**Requirement 1:**
Put the entries into a Markdown table with the columns Row and Line, numbering each row and leaving out blank lines. Begin at the first line of the entries and stop after the line that contains "OEM/ODM-Service".

**Document section:**
Myrient, a 390TB video game preservation archive, is shutting down due to skyrocketing RAM, SSD, and hard drive prices driven by AI data center demand. This is a perfect example of AI's hidden costs - and cultural preservation is getting squeezed out.
The technology is impressive. The question is whether anyone asked about the tradeoffs.
Myrient was one of the largest online video game archives, preserving decades of gaming history from consoles and computers that are no longer manufactured. We're talking about 390 terabytes of ROMs, disc images, and game files - cultural artifacts that would otherwise be lost.
Now it's closing because the operators can no longer afford the hardware. RAM, SSD, and hard drive prices have spiked as AI companies vacuum up storage capacity for training data and inference workloads. What was affordable last year is prohibitively expensive today.
This is what happens when entire markets get distorted by a single technology boom. AI companies are competing to build bigger training datasets and larger model deployments. That requires massive amounts of storage - not just for the models themselves, but for the petabytes of training data and the infrastructure to serve billions of inference requests.

**Data:**
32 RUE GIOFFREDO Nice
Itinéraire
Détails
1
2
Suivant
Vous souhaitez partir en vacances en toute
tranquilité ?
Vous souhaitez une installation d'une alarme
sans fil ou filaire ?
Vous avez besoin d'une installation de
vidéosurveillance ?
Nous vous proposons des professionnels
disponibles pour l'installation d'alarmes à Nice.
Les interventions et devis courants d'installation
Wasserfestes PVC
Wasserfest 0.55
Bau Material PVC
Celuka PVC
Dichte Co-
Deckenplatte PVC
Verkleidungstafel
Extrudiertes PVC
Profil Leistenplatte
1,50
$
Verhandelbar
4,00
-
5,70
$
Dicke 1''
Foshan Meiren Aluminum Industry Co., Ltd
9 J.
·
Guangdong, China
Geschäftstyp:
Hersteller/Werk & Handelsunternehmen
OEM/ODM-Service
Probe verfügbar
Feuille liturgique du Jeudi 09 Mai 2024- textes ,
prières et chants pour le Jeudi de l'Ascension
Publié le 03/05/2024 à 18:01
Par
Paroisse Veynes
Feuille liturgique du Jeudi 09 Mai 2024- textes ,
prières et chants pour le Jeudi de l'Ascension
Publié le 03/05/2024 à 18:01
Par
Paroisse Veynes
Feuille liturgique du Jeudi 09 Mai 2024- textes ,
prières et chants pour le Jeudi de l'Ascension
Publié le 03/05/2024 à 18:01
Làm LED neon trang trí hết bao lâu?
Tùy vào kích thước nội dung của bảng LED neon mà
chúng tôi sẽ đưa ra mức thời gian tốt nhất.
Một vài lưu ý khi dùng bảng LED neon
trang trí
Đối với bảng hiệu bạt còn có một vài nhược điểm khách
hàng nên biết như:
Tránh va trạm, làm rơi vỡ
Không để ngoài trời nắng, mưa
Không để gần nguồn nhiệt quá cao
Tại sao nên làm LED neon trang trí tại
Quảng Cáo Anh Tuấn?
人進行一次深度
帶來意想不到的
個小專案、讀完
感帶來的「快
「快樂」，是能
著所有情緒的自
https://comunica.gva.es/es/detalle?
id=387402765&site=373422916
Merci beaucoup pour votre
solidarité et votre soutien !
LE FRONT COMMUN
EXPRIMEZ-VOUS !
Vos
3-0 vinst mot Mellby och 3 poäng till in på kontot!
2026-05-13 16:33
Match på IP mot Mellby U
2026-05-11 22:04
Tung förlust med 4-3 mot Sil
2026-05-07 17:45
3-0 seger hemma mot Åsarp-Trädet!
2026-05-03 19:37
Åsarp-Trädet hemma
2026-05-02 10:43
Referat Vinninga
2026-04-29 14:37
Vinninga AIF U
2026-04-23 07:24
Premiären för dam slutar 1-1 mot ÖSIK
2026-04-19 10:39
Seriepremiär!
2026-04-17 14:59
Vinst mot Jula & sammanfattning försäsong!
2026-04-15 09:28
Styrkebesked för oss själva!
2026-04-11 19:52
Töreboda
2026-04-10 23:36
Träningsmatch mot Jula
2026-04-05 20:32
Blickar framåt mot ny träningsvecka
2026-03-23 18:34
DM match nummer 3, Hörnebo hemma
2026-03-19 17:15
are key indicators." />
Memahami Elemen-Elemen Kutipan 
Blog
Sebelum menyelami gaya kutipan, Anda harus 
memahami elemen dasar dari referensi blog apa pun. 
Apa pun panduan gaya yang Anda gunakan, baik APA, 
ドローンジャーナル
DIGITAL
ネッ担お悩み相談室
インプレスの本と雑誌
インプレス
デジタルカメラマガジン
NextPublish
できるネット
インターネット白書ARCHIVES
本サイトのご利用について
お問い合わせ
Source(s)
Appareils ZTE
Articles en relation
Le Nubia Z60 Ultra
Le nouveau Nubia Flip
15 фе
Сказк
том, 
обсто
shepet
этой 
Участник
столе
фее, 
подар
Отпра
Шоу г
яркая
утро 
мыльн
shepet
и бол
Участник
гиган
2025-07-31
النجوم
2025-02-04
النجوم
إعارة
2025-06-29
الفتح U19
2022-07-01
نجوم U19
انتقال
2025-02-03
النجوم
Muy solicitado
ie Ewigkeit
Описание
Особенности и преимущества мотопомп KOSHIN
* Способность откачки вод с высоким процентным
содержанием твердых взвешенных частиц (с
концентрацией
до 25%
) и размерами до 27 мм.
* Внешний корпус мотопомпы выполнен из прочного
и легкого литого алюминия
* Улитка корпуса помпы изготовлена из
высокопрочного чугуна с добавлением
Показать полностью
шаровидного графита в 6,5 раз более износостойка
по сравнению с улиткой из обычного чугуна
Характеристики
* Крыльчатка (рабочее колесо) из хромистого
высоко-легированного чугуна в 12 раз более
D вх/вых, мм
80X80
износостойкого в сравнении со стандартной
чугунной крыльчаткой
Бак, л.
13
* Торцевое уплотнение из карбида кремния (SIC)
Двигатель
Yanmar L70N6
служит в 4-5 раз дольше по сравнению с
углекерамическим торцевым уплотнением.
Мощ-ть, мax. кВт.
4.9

**Requirement 2:**
Write what comes next in the article on Myrient's shutdown, picking up after its final sentence.

**Reply 1:**
| Row | Line |
|---|---|
| 1 | 32 RUE GIOFFREDO Nice |
| 2 | Itinéraire |
| 3 | Détails |
| 4 | 1 |
| 5 | 2 |
| 6 | Suivant |
| 7 | Vous souhaitez partir en vacances en toute |
| 8 | tranquilité ? |
| 9 | Vous souhaitez une installation d'une alarme |
| 10 | sans fil ou filaire ? |
| 11 | Vous avez besoin d'une installation de |
| 12 | vidéosurveillance ? |
| 13 | Nous vous proposons des professionnels |
| 14 | disponibles pour l'installation d'alarmes à Nice. |
| 15 | Les interventions et devis courants d'installation |
| 16 | Wasserfestes PVC |
| 17 | Wasserfest 0.55 |
| 18 | Bau Material PVC |
| 19 | Celuka PVC |
| 20 | Dichte Co- |
| 21 | Deckenplatte PVC |
| 22 | Verkleidungstafel |
| 23 | Extrudiertes PVC |
| 24 | Profil Leistenplatte |
| 25 | 1,50 |
| 26 | $ |
| 27 | Verhandelbar |
| 28 | 4,00 |
| 29 | - |
| 30 | 5,70 |
| 31 | $ |
| 32 | Dicke 1'' |
| 33 | Foshan Meiren Aluminum Industry Co., Ltd |
| 34 | 9 J. |
| 35 | · |
| 36 | Guangdong, China |
| 37 | Geschäftstyp: |
| 38 | Hersteller/Werk & Handelsunternehmen |
| 39 | OEM/ODM-Service |

**Reply 2:**
The result? Storage prices increase across the board, and projects that can't match AI companies' willingness to pay get priced out. Digital preservation efforts, scientific research projects, and independent archives can't compete with Microsoft and Google's procurement budgets.
Myrient's closure won't make headlines the way a new AI model release does. But it represents a real loss. Video game preservation is already precarious - many games from the 1980s and 1990s exist only in private collections or archives like Myrient. When those archives disappear, so does access to gaming history.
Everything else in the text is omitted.